I also thought of Oliver. He barely understood what I did, not for lack of trying. His mind just didn't welcome discussions of politics, law, and government like mine. His mind welcomed discussions of his restaurant, football, and Kennedy. He would politely ask questions and try to follow along, but he wasn't interested in any of it. He wouldn't understand why Simon was dropping off Rolo any more than Kennedy would accept it. But if worst came to worst, I believed they'd take care of Rolo for as long as he needed. He'd be another addition to their perfect life.

Kennedy and Oliver were living a perfect life. So why couldn't I? Was this karma or some twisted butterfly effect? Had I sneezed in seventh grade and ruined my life? Where had I gone wrong that they hadn't?

I was old enough to admit nothing was ever really perfect. There was no such thing — but damn, if they weren't a lot closer to it than I was.

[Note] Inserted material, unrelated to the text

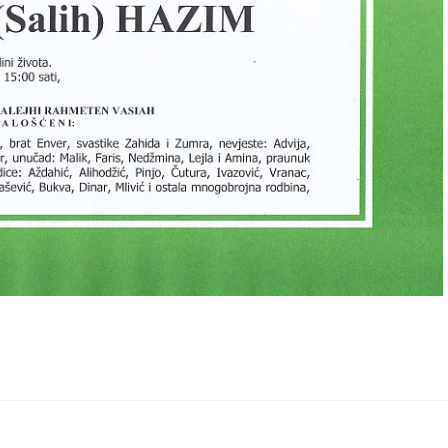
. u 15:00 sati
5. u 13:00 sati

They loved each other, they loved their lives, they loved the path they were on. They had a future even if their career fell out from under them. Their future was each other, their wedding, and the kids I was sure would pop out in the next couple years. And if Kennedy didn't see me as a horrible dog-abandoner by the time this was over, I would be Aunt Avery. The lonely aunt that maybe drank a little too much wine, had a few too many pets, and spent a little too much time alone. Maybe that was all I'd ever be. Was I okay with that? Was I okay not having a future of my own if my career fell out from under me?

My mind drifted. Thoughts of Reed scraped and lodged across my neurons. Cells lit up like Christmas trees as I thought about the draw I had to him. It was a troublesome draw that chafed my clarity and my purpose. I barely had any scraps of self to rub together anymore — but sometimes that was different when I thought of him. Thoughts of him ignited, and I collected the scraps of self like flowers. I built a bouquet of what was left to offer, like it could be presented to him in foolish hope, attempting to have something I didn't think I'd ever find.

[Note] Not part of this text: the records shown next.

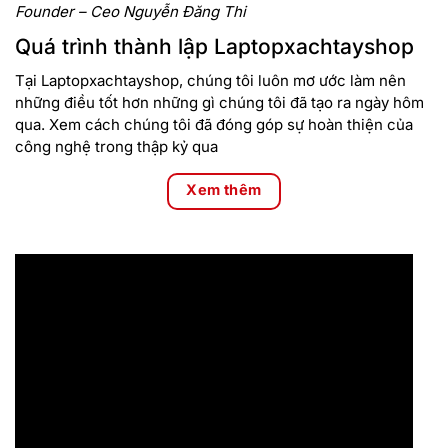
Founder – Ceo Nguyễn Đăng Thi
Quá trình thành lập Laptopxachtayshop
Tại Laptopxachtayshop, chúng tôi luôn mơ ước làm nên
những điều tốt hơn những gì chúng tôi đã tạo ra ngày hôm
qua. Xem cách chúng tôi đã đóng góp sự hoàn thiện của
công nghệ trong thập kỷ qua
Xem thêm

I'm so angry at him. Doesn't that change anything?

Was it supposed to? But what was there to change? I was still incredibly frustrated by him. I was still incredibly intrigued by him. Both were as consistent as they'd been the first time we'd met. I was hurt he'd accused me; it was painful and I was furious, but I still couldn't shake him. That was almost more frustrating than anything else.

The motel bed was terribly uncomfortable. My knee hurt. Everything hurt. But my mind wasn't focused on that, I was focused on something else. Because for once, I was ready to let myself dream of something other than my career.